Felicia M. Miyakawa,
Ph.D.
Associate Professor of Musicology
School of Music
Middle Tennessee State University
Felicia M. Miyakawa is Associate Professor of
Musicology and Director of Graduate Studies at the MTSU School of Music.
She received her Ph.D. and M.A. in Musicology from Indiana University
and completed B.A. degrees in both music and French at Linfield College
(McMinnville, Oregon). She teaches undergraduate and graduate courses in
both “art” and “popular” music traditions. She is also a Faculty Member
in the Women's and Gender Studies program and within this program has
taught Introduction to Women's Studies. Some of her signature courses
include Women in Music and Hip-hop Music and Culture.
The recipient of numerous MTSU research grants,
Miyakawa’s research areas include Hip-hop music and culture, Black
Nationalism, American Popular Music, African-American music and
literature, gender and pedagogy, and queer studies. She has presented
papers at regional and national meetings of the American Musicological
Society, Society for Ethnomusicology, International Association for the
Study of Popular Music, the Society for the Scientific Study of
Religion, and the Society for American Music, as well as at popular
music conferences sponsored by the Rock and Roll Hall of Fame and
Seattle's Experience Music Project. Dr. Miyakawa is frequently invited
to speak about her research at colleges and universities around the
country. In 2009, for example, she was a featured speaker at an
interdisciplinary Hip-hop conference held at Arizona State University.

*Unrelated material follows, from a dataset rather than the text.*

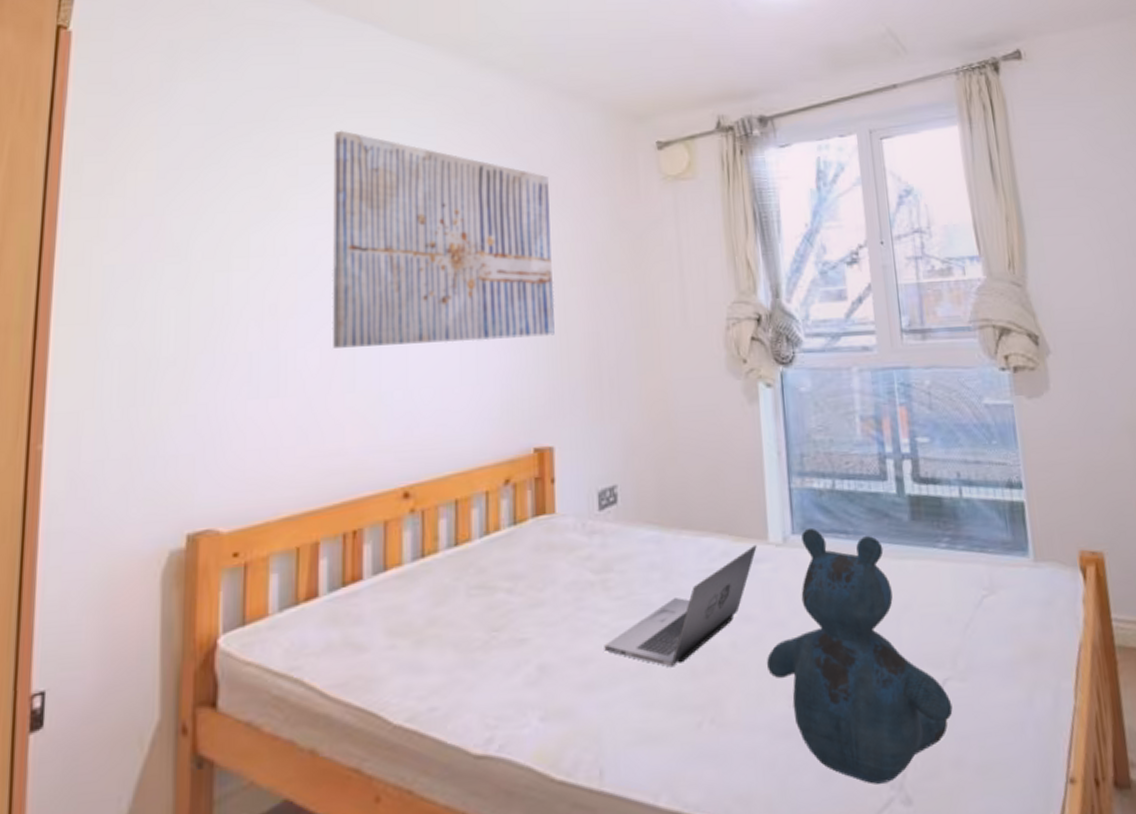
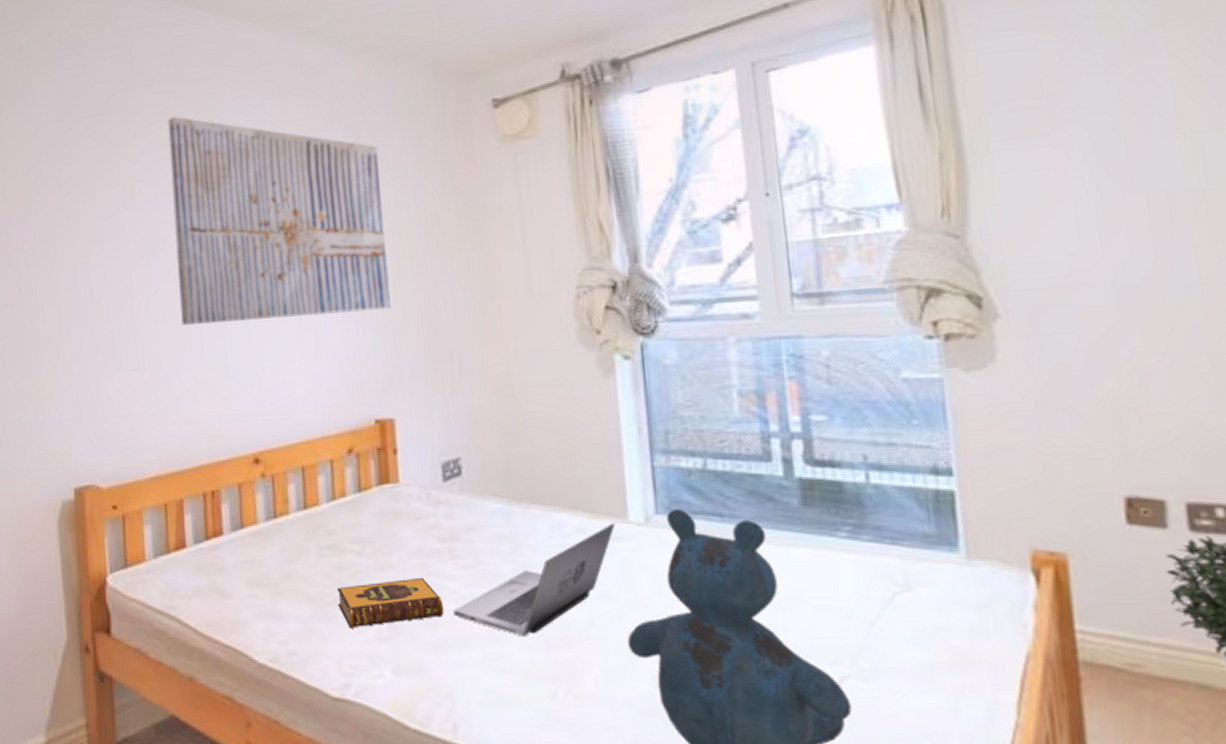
hardback book: none [485,612,595,675] -> present [337,577,444,628]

And in the spring of 2012, she spoke twice at Harvard University about
her work in Hip-hop, and once at Northwestern University about her work
in gender studies and music. Her first book, Five Percenter Rap: God
Hop's Music, Message, and Black Muslim Mission, was published in spring
2005 by Indiana University Press. Other publications appear in American
Music, Popular Music, Journal of Popular Music Studies, The Journal of
American Ethnic History, and the new encyclopedia Women and Religion in
the World. She is currently at work on her second book, a biography of
the spiritual “Sometimes I Feel Like a Motherless Child.”